Tobias Harris, a Japanese politics specialist at Washington-based risk advisory service Teneo Intelligence, said Obama is likely to focus on the suffering of the victims.

“Surely he can’t go to Hiroshima and discuss the atomic bombing in passive voice, as if it were some kind of natural disaster?” Harris said. “I do expect that he’ll have to discuss the suffering — and therefore the humanity — of America’s victims in Hiroshima and Nagasaki, which certain sections of American political opinion will criticize as an apology, but I don’t think he’ll go so far as to question the necessity of the decision or, for that matter, offer a lengthy defense of the U.S. decision to drop the bomb.”

Richard Samuels, director of the Japan Program at the Massachusetts Institute of Technology, says the Obama visit will create strong reactions in two constituencies in particular.

“In Japan, it is the Japanese right which has spun up the narrative of ‘Japan as victim.’ They will insist that an Obama visit is vindication of that view. The other is the American right, which will bark about an Obama apology tour, without regard for what he actually says or does in Hiroshima. They will try to agitate the veteran’s community and survivors of the POW camps,” Samuels said.

“Neither is a reason to avoid the visit. Obama has the opportunity to acknowledge the past and to remind the world how important it is to take responsibility for the horrors of war into our respective civic cultures. And in so doing, he will be pointing his metaphorical finger right back at Japan, which has often failed to do this,” Samuels added.

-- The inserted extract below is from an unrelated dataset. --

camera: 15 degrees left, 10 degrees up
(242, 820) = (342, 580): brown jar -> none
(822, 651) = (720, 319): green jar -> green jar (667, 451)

How surviving veterans in the U.S. will view the visit is of special concern to Obama. Jan Thompson, President of American Defenders of Bataan and Corregidor Memorial Society, welcomed the visit but said it should not void the full history of Hiroshima.

“This history is first and foremost about the most devastating war in world history where more noncombatants died than combatants. It is about American and Allied soldiers, sailors, marines and airmen who fought for peace in Asia,” Thompson said. “It is about a war started by Japan, and for the visit to be solely aspirational and focused on nuclear weapons avoids the hard truths of what it means to fight for freedom and released from tyrannical militarist regime.”

Although there will be no formal apology by Obama for the bombing and the Japanese government has said none is being sought, some Japanese feel such words are necessary.

Organizers of a May 21 meeting in Hiroshima seeking an apology are asking Obama to use his remaining time in office to take responsibility for the bombing, even as they are also calling on the Japanese government to accept Japan’s responsibility for waging war.

“We seek public recognition that Obama will in Hiroshima, as president, clearly recognize the criminality of mass, indiscriminate slaughter using atomic weapons, have the U.S. take responsibility, and apologize to the victims of the atomic bomb,” the group said in a statement on Tuesday evening. “At the same time, the Japanese government and the Abe administration should sincerely accept Japan’s war responsibility and apologize, as well as offer a just compensation to victims of Japan’s aggression.”

The city of Hiroshima itself is not seeking an apology. On Wednesday, the city established a task force to prepare for Obama’s visit. Yoshifumi Ishida, head of the task force, said that, fundamentally, it was hoped the U.S. president would do two things.

“We want him to meet with the hibakusha and listen to their personal stories and memories of August 6th, 1945. In addition, we also hope that Obama will build on his speech that he made in Prague in 2009 and work hard to eliminate nuclear weapons,” Ishida said.